Brancusi como otros artistas singulares del pasado siglo ha sido uno de los escultores más vanguardistas y seminales de la primera mitad del siglo XX, aunque evidentemente y en esta selección de obras transversal se puede comprobar que estuvo influido por tradiciones artísticas de su país natal pero también por el posterior descubrimiento de la estatuaria africana, asiática y egipgia, sin olvidar su amplio conocimiento de la escultura europea. Todo ese rico acervo de imágenes le llevó a innovar constantemente, desde que comenzó a colaborar como alumno de Auguste Rodin, y más adelante con su forma de compartir experiencias plásticas con Amedeo Modigliani y Henri Matisse. Siempre mantuvo un estilo personal, independiente, que le hizo acreedor desde las primeras décadas al estilo Brancusi, en ese diálogo constante entre la tierra y el cielo.
Ese afán innovador le hizo que él mismo decidiera tomar sus fotografías del estudio y de sus obras, que capta desde varios ángulos a partir de los años 20, gracias a la ayuda de un amigo como Man Ray porque siempre le atrajeron los artistas de otras disciplinas como la música, con Erik Satie, la pintura como Léger o Picabia o fotógrafos como Steichen, sin olvidar a Marcel Duchamp o Tristan Tzara. Todo ese encuentro con talentos creativos, muchos de ellos amigos, enriquecieron su mirada y la búsqueda de la esencialidad y misterio de un universo pleno de matices.
En la primera sección de la muestra se desvela cómo en ocasiones Brancusi hizo de modelo de sus propias obras, no sólo sus esculturas y su taller. Es la encarnación del artista-artesano-obrero, perfectamente consciente y actor de su imagen. Y de la apertura que atrajo a su estudio a un grupo heterógeneo de artistas, por lo que tenía de acogedor y enriquecedor para todos.
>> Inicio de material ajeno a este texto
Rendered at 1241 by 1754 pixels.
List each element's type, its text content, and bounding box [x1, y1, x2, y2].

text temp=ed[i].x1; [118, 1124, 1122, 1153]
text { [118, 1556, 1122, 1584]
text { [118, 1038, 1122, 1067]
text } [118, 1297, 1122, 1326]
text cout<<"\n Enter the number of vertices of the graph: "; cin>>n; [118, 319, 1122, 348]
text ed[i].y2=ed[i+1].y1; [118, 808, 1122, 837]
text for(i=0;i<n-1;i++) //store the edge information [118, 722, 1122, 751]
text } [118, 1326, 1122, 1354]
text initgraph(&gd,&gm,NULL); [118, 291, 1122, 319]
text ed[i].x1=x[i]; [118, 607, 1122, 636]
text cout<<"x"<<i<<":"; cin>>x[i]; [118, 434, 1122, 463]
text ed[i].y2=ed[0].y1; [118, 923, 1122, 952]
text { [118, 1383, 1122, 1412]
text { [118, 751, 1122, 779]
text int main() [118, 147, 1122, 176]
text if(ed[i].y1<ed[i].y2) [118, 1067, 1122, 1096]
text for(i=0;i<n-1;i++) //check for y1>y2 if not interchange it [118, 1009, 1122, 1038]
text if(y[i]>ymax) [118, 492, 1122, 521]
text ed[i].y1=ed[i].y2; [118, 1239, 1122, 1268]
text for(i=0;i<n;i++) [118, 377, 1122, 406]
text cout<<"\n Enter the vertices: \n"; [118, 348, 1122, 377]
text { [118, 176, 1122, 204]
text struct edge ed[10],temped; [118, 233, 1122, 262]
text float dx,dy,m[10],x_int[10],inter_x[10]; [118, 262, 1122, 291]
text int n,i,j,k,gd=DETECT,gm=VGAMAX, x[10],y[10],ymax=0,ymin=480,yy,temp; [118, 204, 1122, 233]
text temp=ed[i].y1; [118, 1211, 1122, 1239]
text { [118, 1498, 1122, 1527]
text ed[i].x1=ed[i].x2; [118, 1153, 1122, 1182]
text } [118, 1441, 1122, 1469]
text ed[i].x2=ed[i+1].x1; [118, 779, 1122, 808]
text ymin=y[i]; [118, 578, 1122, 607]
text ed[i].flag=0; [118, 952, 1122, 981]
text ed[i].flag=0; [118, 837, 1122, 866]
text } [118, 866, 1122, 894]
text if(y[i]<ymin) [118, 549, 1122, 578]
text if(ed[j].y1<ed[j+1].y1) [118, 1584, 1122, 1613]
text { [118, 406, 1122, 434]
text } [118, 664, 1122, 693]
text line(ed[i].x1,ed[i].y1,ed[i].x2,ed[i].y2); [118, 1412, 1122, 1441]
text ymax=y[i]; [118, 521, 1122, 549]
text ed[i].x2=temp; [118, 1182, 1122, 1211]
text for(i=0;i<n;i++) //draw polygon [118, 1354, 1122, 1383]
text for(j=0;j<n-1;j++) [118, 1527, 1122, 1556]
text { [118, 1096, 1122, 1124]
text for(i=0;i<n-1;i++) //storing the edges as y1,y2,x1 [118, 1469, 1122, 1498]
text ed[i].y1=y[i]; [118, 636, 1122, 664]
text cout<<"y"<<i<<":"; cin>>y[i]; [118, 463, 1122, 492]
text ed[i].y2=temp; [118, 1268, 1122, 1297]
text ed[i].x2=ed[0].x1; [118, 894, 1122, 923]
Sin embargo, quizá la parte dedicada al taller sea un espacio en el que los elementos se conjugan de forma autónoma y gracias a la cámara de fotos o de cine supo plasmar el alma de ese lugar único, con esa conversación entre el mundo interior y el exterior, con la luz entrando por la cristalera. Muchas veces este laboratorio se convierte en un escenario que transforma y embellece todo lo que capta en sus obras.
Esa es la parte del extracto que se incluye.